#### [Your assignment]
Quote the data below in full, minus the images.

[Structured diff data]
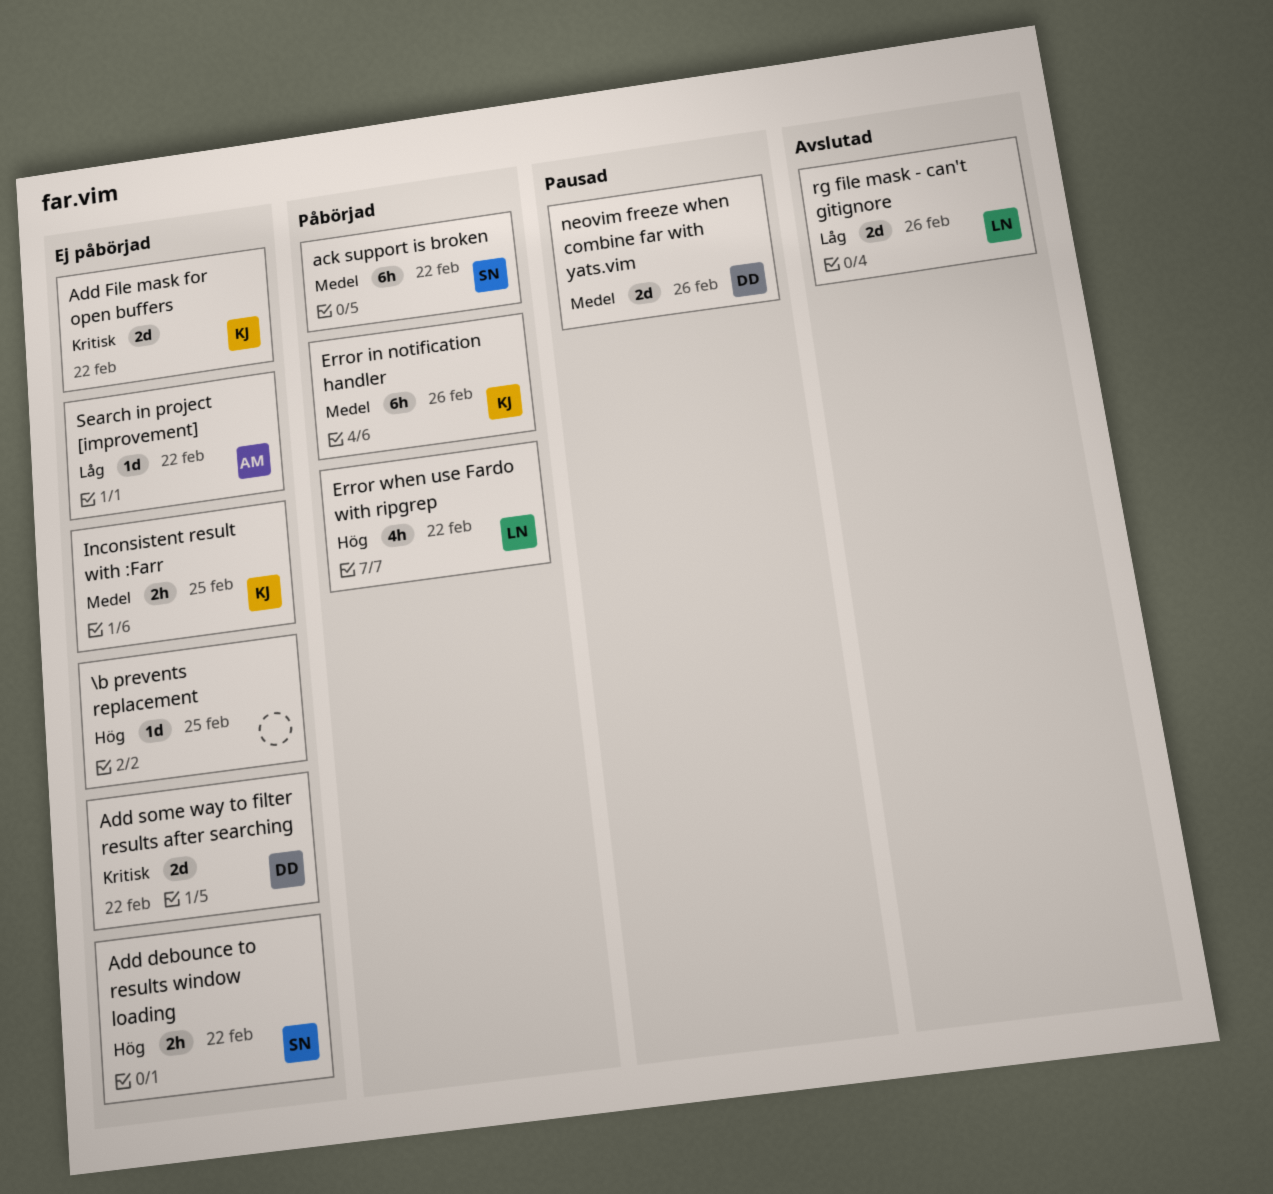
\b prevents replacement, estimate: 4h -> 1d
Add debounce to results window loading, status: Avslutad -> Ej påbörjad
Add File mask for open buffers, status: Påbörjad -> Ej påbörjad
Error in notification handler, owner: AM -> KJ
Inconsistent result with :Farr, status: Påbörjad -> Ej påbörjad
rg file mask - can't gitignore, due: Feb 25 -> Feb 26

#### [Task solution]
\b prevents replacement, estimate: 4h -> 1d
Add debounce to results window loading, status: Avslutad -> Ej påbörjad
Add File mask for open buffers, status: Påbörjad -> Ej påbörjad
Error in notification handler, owner: AM -> KJ
Inconsistent result with :Farr, status: Påbörjad -> Ej påbörjad
rg file mask - can't gitignore, due: Feb 25 -> Feb 26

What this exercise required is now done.